Só no mês anterior, 50 navios e submarinos americanos tinham sido afundados pelos alemães e as sabotagens aos navios no porto de Nova Iorque atingiam proporções dramáticas. O FBI acreditava que o porto estava cheio de espiões italianos que passavam informações aos alemães. 
O mafioso tomou conta do assunto. Em menos de um mês, dezenas de pessoas foram presas e terminaram os ataques aos navios. E, assim que a guerra acabou, o governo americano cumpriu a sua parte do acordo, libertando «Lucky». Havia apenas um senão: ele teria de ser deportado para Sicília. E não voltar, jamais, aos EUA.
Sem poder controlar os negócios a partir de Itália, «Lucky» decide jogar a sua última cartada e viaja, em segredo, para Cuba, convocando uma reunião com todos os patrões da máfia, no Hotel Nacional. Essa semana em Havana ficou famosa pelo luxo e ostentação da «conferência» de criminosos – até Frank Sinatra cantou, em privado, para o grupo – e foi imortalizada no cinema por Francis Ford Coppola. No clássico O Padrinho, o grupo de gangsters celebra o fim das suas negociações cantando à volta de um bolo, com uma colorida Havana esculpida em açúcar. O bolo é dividido em pedaços e devorado avidamente pelos mafiosos – uma metáfora poderosa do que, realmente, estava prestes a acontecer.

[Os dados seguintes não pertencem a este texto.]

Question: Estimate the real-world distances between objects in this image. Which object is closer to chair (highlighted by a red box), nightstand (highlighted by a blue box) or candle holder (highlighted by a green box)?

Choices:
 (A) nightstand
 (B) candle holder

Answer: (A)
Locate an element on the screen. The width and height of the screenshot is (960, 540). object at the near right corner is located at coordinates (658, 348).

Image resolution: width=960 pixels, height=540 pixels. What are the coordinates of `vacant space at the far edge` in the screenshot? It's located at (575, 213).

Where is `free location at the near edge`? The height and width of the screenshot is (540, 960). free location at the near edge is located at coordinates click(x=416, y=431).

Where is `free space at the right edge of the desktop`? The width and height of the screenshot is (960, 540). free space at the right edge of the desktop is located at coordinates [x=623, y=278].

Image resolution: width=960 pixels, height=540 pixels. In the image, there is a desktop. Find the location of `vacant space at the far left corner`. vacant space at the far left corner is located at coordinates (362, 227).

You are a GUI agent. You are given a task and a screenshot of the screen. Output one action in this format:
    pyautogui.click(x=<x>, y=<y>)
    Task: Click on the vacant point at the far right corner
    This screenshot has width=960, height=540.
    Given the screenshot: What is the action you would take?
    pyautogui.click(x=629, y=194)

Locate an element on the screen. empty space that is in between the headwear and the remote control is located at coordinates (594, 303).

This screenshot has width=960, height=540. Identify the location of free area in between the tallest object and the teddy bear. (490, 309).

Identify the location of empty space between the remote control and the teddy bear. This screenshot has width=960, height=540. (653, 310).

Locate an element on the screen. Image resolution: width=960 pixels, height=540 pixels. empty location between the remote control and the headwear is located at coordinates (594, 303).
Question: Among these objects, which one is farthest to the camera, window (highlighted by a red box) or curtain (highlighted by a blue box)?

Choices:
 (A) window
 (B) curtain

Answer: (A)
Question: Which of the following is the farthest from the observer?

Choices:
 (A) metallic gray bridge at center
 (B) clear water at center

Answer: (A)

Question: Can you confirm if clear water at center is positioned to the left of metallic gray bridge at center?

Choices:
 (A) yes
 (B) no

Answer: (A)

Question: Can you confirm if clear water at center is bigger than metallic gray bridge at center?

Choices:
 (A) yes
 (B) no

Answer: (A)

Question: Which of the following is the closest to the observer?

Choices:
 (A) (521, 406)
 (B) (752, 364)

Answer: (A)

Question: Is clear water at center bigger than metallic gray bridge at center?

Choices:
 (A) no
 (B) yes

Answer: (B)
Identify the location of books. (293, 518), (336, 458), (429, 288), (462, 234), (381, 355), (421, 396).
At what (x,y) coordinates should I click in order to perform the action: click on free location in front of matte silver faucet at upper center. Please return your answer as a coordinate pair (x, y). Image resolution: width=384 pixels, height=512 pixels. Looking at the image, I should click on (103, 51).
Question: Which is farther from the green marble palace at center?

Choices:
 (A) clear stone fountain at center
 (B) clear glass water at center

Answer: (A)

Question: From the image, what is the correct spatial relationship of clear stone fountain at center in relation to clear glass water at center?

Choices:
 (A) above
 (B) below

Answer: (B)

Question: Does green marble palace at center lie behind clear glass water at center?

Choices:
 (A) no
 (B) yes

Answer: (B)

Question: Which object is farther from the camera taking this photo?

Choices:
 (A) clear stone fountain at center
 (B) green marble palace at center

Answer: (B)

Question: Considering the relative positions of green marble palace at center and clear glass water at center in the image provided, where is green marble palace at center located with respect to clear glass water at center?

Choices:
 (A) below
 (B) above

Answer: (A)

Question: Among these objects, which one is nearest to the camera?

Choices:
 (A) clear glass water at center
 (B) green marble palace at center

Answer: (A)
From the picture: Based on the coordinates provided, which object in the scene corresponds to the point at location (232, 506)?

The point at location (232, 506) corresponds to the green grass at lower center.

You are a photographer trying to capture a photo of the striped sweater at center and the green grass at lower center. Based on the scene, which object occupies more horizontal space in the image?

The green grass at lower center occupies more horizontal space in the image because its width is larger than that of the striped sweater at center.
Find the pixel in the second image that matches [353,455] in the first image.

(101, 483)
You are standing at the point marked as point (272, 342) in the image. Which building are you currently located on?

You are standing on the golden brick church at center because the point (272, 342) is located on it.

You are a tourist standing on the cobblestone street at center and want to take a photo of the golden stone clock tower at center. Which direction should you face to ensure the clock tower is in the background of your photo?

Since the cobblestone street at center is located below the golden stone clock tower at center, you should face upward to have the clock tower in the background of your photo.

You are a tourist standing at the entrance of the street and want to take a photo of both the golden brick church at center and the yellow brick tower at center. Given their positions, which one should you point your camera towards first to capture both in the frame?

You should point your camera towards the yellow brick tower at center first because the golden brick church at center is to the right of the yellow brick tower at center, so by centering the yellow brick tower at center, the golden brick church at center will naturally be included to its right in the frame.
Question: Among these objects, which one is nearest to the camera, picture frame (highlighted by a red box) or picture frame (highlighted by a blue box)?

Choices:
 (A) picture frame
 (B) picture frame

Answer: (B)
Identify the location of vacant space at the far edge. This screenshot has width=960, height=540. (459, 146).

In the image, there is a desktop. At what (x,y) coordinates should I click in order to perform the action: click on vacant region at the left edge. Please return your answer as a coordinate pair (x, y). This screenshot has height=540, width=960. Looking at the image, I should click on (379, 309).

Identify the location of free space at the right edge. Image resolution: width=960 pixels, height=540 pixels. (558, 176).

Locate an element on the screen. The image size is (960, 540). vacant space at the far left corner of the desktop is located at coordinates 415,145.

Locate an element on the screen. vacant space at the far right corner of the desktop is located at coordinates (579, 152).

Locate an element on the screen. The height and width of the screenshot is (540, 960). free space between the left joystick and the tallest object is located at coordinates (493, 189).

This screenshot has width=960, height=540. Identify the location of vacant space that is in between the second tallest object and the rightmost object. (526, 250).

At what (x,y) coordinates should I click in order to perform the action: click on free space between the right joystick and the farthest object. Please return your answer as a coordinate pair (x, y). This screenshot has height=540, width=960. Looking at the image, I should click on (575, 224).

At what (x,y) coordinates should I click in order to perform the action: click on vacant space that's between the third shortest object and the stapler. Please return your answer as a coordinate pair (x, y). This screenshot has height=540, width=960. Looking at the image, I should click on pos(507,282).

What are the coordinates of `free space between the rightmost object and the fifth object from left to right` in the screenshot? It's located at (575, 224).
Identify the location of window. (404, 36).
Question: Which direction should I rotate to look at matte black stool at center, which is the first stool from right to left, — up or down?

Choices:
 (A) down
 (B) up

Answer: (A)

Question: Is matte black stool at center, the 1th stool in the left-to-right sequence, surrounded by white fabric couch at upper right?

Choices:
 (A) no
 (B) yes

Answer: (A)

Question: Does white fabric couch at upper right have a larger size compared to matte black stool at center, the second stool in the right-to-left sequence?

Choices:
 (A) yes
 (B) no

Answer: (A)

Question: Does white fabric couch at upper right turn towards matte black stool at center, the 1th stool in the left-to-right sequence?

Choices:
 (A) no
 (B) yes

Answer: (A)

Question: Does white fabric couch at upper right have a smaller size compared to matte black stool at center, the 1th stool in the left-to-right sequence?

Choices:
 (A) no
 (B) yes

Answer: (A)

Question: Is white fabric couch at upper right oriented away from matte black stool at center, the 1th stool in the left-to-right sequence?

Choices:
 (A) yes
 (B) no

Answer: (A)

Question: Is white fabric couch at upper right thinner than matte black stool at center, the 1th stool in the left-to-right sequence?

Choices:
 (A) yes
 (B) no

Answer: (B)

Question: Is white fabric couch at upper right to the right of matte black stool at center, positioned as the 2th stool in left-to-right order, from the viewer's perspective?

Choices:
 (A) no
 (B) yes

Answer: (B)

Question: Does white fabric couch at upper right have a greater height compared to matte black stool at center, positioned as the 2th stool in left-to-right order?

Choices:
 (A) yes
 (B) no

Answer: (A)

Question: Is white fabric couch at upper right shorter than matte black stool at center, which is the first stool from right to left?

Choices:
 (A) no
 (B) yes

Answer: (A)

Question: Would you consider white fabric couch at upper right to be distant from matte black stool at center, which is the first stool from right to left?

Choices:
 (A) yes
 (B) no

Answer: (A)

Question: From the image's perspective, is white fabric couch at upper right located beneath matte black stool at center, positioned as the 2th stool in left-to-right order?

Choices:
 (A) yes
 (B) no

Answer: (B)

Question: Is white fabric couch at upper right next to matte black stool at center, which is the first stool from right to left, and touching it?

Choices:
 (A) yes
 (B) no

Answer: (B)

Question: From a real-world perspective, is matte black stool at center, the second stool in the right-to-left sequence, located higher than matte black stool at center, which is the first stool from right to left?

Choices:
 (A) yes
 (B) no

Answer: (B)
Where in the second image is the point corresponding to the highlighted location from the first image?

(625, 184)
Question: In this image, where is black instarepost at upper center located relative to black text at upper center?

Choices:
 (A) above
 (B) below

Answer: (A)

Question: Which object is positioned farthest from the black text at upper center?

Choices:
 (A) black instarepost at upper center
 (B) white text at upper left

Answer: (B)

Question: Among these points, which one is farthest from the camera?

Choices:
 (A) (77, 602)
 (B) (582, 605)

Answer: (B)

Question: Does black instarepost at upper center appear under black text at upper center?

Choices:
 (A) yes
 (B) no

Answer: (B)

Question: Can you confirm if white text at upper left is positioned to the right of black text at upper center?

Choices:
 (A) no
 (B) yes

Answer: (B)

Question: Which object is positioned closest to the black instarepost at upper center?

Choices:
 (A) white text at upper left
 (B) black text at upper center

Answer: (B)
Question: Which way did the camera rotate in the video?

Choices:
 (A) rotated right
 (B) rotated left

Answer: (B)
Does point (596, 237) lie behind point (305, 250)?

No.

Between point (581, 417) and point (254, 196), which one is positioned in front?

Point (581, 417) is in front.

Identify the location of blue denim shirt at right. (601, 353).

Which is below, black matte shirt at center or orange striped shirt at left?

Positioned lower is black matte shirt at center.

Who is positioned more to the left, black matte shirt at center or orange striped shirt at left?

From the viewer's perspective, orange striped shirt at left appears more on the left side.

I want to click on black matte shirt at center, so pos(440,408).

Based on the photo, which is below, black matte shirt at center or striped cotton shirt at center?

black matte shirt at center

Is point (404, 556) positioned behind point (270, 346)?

Santo Trafficante, o mafioso dono do casino Sans Souci em Havana e Jake Lansky irmão 
do gangster Meyer Lansky no Casino do Hotel Nacional. Havana, Cuba. 1958. Francis Miller.


DADOS LANÇADOS

Os planos sairiam furados quando o jornalista Robert Ruark escreveu sobre a amizade de Sinatra com «Lucky», mencionando as festas e orgias daqueles dias de 1946 e que fizeram furor em Havana. A história foi manchete nos jornais americanos, dias a fio. 
Sinatra negou tudo e, no auge da sua carreira, escapou incólume ao que classificava de «boatos». Mas «Lucky» acabava de ser exposto – tinha-se comprometido a ficar em Itália e, afinal, estava tão perto dos EUA. O presidente Harry Truman pediu a Cuba que o expulsasse, acusando-o de «inundar de droga» o seu país. Durante semanas, as relações diplomáticas azedaram, com Havana a recusar a deportação de um italiano com o passaporte em dia... Truman decidiu então cortar o abastecimento de «drogas legais» a Cuba enquanto o «traficante» não fosse expulso. Não havia volta a dar. Até ao fim dos seus dias, «Lucky» viveria isolado numa mansão de 60 quartos, em Nápoles... chorando a sua má sorte.
Sem o cabeça de cartaz da «operação Havana», a máfia recuou para os seus territórios, nos EUA. Só Lansky continuou a acalentar o sonho, mantendo contacto regular com Batista. O coronel tinha assumido a Presidência entre 1940 e 1944, e, segundo a Constituição, só poderia voltar a candidatar-se depois de um interregno noutros cargos públicos. Por isso, entre 1948 e 1951, ocupou um lugar no Senado. 
No ano seguinte, candidatou-se à Presidência mas, segundo indicavam as sondagens, ficaria em último. Nunca se soube quem ganhou: Batista não queria esperar mais e orquestrou um golpe, impondo-se como «presidente provisório». Estava aberto o caminho para fazer rolar os milhões da máfia pelas ruas de Havana.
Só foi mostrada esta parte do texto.